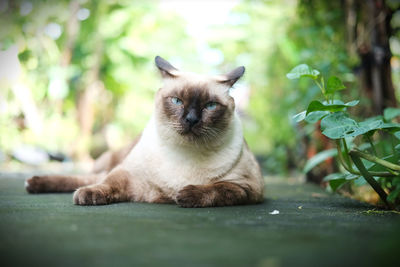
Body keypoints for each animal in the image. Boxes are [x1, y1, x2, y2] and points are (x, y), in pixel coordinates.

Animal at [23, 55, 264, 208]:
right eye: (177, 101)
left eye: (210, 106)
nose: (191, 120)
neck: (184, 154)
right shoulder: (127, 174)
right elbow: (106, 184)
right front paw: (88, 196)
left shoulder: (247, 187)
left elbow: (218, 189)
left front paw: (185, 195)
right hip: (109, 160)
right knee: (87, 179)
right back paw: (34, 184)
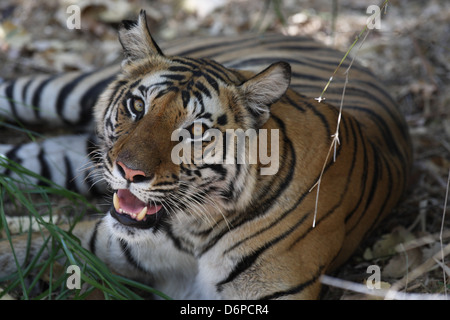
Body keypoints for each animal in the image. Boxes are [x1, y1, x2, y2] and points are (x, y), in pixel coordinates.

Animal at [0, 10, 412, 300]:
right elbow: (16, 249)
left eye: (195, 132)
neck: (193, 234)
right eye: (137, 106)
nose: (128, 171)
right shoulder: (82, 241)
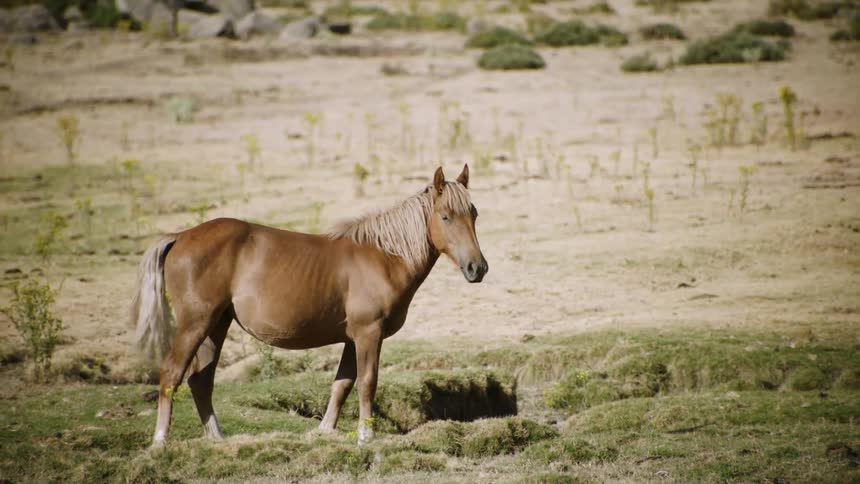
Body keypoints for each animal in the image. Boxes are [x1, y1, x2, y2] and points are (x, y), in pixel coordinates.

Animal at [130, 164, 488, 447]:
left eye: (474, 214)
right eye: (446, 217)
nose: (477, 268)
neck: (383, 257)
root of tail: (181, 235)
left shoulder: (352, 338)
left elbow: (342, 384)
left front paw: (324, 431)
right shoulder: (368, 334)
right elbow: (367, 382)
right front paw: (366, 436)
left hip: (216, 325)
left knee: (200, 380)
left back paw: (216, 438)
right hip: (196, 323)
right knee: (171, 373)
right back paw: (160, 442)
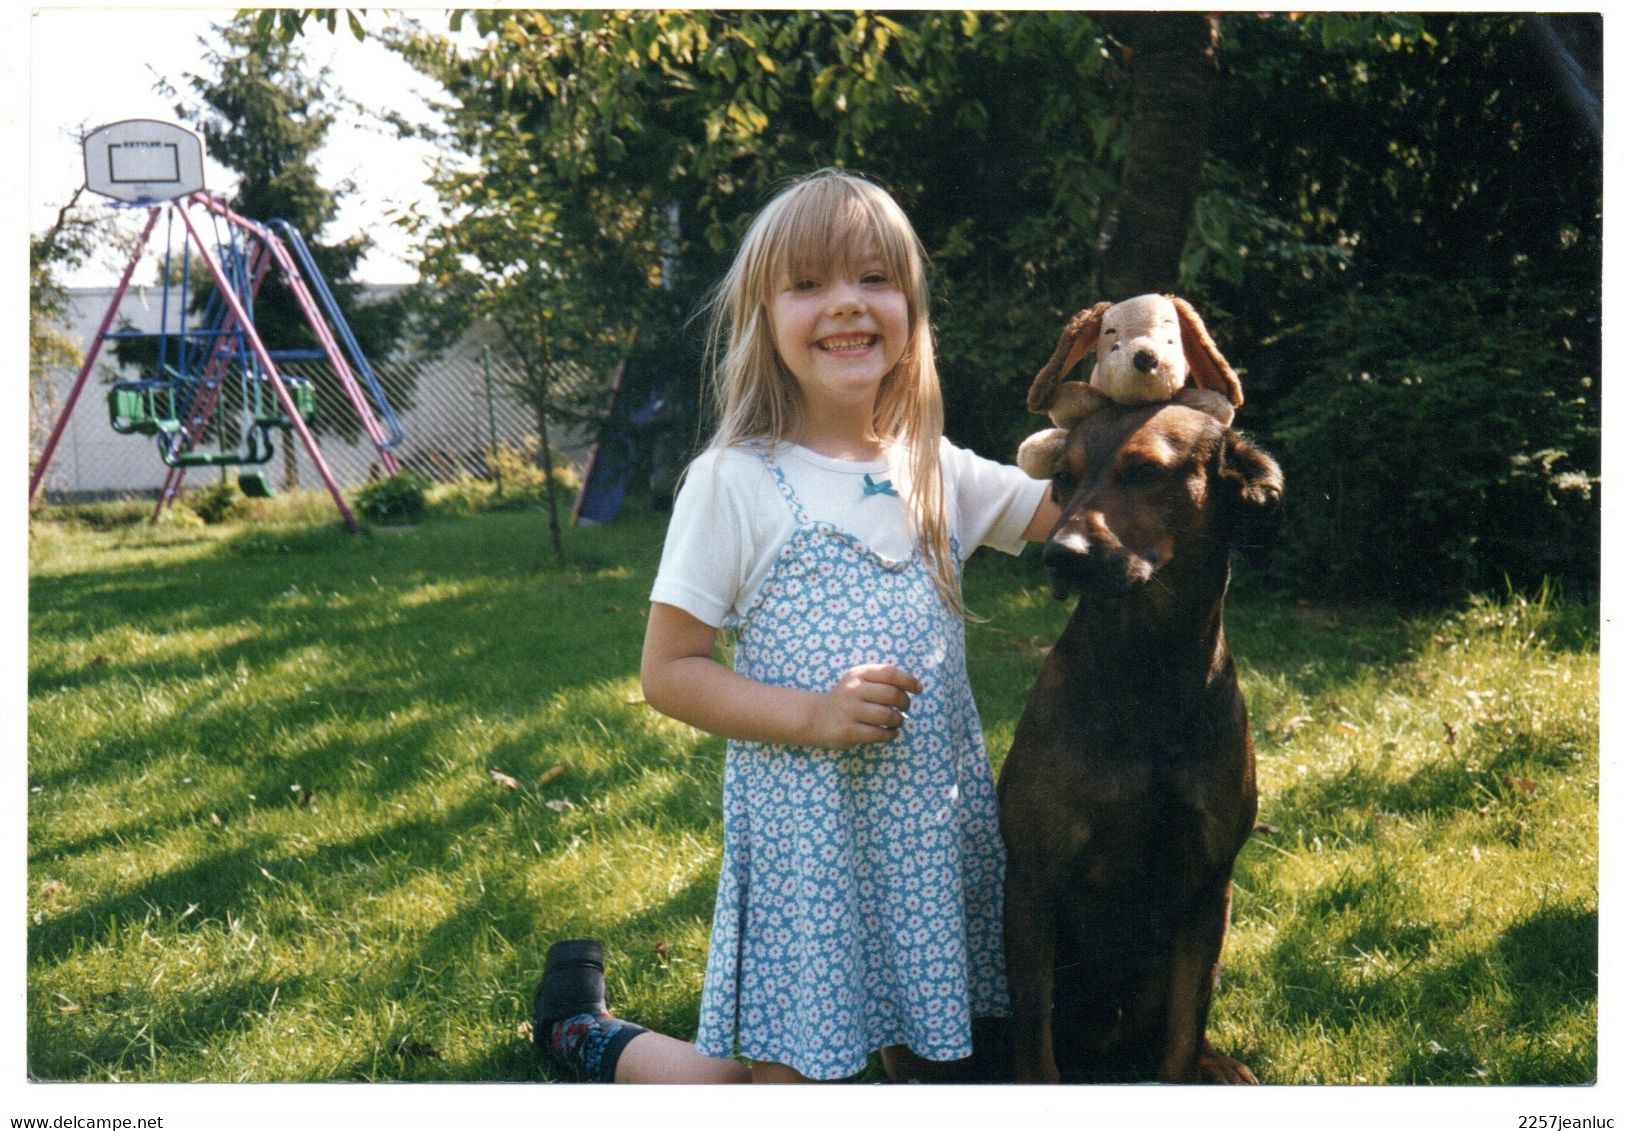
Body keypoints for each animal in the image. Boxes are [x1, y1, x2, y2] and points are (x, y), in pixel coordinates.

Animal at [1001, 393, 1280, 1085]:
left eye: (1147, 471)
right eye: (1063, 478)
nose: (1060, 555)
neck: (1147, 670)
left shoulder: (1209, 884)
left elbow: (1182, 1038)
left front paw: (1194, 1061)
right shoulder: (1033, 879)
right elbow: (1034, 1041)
==
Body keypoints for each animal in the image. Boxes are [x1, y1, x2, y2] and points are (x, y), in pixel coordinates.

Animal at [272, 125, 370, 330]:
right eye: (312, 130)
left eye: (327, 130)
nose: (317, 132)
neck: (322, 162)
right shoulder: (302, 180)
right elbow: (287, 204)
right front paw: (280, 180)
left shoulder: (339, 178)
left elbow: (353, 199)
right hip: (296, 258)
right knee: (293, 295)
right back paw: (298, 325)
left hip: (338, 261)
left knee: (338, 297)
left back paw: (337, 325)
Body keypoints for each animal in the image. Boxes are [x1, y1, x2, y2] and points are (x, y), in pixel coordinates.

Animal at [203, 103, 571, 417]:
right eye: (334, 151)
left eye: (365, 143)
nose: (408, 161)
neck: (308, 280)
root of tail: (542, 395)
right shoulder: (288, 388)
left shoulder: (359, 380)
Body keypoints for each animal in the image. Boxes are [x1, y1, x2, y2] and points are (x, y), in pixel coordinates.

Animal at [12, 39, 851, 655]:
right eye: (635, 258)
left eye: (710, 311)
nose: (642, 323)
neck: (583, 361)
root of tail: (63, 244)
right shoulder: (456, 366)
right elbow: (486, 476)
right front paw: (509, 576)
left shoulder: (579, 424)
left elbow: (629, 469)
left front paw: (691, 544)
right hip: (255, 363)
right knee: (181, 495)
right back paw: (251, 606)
--
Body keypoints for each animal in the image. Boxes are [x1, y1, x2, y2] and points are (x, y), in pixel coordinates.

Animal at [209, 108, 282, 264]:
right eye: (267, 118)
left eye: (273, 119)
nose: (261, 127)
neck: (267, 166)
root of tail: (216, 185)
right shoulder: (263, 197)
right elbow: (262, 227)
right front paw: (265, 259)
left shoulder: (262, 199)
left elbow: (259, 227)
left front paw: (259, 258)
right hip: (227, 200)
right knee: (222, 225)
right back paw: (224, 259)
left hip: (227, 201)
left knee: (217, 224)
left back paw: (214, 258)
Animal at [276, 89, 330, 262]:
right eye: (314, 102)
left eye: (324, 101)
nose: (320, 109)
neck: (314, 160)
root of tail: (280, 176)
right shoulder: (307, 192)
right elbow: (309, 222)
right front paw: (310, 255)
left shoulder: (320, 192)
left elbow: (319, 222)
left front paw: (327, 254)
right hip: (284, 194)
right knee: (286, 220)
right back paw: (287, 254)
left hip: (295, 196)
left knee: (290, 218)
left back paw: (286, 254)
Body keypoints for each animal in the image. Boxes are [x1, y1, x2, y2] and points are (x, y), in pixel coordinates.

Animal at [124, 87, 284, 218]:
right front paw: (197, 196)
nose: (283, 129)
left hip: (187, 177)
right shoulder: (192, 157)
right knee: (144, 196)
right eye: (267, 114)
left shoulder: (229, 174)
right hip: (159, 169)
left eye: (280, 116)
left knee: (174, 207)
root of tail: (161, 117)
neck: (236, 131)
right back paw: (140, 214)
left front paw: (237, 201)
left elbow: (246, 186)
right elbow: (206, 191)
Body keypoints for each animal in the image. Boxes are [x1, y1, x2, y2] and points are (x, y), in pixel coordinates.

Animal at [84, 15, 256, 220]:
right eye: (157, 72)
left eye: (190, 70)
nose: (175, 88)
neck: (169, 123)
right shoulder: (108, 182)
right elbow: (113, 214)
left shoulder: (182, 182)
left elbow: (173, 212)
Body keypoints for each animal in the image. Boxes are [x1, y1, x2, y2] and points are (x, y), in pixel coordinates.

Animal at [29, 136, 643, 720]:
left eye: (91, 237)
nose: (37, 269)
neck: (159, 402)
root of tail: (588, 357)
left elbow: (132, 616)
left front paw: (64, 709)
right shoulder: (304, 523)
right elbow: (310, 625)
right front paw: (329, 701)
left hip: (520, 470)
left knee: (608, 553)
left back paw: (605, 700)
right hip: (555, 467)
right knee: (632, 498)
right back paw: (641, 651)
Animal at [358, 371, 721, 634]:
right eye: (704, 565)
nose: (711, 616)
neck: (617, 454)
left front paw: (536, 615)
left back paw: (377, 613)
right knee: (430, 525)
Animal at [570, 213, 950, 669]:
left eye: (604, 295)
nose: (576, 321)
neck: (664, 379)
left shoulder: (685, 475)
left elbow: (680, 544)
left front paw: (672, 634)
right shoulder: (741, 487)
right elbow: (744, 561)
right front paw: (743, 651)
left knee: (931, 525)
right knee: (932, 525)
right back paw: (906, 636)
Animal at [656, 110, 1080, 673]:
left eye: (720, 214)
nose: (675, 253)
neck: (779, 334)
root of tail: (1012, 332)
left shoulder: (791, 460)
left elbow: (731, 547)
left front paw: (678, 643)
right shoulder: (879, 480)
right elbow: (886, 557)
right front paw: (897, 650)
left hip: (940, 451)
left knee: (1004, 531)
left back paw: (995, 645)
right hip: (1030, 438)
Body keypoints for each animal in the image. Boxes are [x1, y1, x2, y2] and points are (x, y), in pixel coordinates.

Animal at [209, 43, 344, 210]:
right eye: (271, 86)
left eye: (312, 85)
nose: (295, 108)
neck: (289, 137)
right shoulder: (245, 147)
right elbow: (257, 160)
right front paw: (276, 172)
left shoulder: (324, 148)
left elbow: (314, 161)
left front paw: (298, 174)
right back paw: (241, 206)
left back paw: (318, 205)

_INSTRUCTIONS FOR THE TASK:_ In the listing above, find the line containing "right eye: (635, 258)" and the line containing "right back paw: (251, 606)", then quote both, plus every line between them, exactly as written.

_TASK RESPONSE:_
right eye: (635, 258)
left eye: (710, 311)
nose: (642, 323)
neck: (583, 361)
root of tail: (63, 244)
right shoulder: (456, 366)
right elbow: (486, 476)
right front paw: (509, 576)
left shoulder: (579, 424)
left elbow: (629, 469)
left front paw: (691, 544)
right hip: (255, 363)
right knee: (181, 495)
right back paw: (251, 606)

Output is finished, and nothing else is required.